**Requirement**
In the entries that follow, how many lines hold the string "women"? Give only that number.

(Items listed in a dataset)
————————
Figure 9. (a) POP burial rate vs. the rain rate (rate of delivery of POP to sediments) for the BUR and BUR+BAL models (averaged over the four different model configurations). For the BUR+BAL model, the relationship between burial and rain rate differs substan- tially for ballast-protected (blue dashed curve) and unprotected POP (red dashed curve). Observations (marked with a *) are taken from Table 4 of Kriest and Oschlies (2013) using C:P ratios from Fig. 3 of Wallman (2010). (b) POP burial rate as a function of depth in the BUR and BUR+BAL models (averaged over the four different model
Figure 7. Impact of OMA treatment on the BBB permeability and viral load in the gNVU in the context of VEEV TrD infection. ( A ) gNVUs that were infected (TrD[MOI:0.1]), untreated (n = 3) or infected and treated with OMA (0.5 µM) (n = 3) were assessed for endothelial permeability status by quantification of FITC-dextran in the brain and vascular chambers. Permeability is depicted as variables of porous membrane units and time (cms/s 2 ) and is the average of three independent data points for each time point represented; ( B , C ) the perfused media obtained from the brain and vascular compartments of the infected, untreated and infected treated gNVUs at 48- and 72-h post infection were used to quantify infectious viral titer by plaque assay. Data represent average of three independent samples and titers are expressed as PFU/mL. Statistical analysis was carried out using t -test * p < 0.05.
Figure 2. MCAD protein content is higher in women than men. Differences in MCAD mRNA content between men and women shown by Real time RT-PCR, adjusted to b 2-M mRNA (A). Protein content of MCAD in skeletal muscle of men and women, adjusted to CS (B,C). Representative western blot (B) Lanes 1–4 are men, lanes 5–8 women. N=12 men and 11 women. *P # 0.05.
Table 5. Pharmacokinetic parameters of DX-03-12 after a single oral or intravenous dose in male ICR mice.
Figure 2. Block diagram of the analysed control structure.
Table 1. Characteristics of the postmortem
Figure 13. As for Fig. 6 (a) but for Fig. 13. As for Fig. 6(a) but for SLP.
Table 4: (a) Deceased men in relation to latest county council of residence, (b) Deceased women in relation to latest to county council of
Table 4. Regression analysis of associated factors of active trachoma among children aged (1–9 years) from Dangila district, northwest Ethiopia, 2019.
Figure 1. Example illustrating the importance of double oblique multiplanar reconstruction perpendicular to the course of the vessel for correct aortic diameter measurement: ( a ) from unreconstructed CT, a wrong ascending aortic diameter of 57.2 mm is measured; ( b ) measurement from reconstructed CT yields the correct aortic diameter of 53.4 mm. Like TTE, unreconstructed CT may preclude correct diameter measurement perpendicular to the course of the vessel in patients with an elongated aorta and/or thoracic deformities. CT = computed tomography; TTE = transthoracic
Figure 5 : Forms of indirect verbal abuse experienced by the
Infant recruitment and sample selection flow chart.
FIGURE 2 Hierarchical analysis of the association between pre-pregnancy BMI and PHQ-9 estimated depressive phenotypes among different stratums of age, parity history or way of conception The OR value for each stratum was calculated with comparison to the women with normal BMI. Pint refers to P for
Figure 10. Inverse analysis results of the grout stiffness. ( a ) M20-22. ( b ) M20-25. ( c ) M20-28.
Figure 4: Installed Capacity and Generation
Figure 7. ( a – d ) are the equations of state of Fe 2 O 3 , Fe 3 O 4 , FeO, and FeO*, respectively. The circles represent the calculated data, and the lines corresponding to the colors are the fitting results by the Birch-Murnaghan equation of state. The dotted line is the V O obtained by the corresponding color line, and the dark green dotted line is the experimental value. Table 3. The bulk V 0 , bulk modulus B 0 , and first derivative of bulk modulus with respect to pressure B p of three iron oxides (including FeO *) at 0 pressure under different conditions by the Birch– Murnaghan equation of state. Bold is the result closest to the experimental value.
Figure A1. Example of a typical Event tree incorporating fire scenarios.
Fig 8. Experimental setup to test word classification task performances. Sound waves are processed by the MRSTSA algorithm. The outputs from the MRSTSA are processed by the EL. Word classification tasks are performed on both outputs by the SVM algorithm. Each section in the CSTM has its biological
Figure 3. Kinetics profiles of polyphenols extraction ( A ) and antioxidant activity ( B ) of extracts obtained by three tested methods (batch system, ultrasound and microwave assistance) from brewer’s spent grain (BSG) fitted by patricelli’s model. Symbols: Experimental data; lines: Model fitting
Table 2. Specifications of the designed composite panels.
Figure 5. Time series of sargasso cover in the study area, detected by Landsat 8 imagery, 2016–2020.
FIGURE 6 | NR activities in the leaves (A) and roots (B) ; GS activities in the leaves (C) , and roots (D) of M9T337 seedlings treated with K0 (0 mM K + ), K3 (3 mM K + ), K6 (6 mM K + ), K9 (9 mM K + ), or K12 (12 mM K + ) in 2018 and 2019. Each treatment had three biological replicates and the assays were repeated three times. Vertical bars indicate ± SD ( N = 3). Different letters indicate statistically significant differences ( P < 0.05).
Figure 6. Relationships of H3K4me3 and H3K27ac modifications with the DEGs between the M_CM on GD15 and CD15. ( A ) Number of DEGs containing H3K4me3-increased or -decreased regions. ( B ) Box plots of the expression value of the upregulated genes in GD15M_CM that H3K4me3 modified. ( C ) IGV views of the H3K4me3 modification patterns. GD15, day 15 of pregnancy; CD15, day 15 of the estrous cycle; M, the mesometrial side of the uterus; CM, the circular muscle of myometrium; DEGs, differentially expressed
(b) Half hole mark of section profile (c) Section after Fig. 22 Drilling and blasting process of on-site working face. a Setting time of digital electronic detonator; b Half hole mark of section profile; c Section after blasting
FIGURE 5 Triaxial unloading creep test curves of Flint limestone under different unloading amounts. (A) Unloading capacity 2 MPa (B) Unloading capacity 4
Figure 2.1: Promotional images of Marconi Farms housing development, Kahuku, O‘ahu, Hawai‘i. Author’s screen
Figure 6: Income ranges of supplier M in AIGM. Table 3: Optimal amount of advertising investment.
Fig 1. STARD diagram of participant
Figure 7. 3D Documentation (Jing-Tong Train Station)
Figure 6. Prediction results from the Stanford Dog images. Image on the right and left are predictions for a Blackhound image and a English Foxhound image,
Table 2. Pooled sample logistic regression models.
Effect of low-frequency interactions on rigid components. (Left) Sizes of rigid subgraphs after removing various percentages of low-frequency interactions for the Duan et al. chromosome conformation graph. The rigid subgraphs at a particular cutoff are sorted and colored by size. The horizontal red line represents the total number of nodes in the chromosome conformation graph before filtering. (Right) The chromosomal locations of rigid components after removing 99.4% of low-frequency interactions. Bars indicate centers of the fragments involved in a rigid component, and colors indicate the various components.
————————
**Solution for this task**
3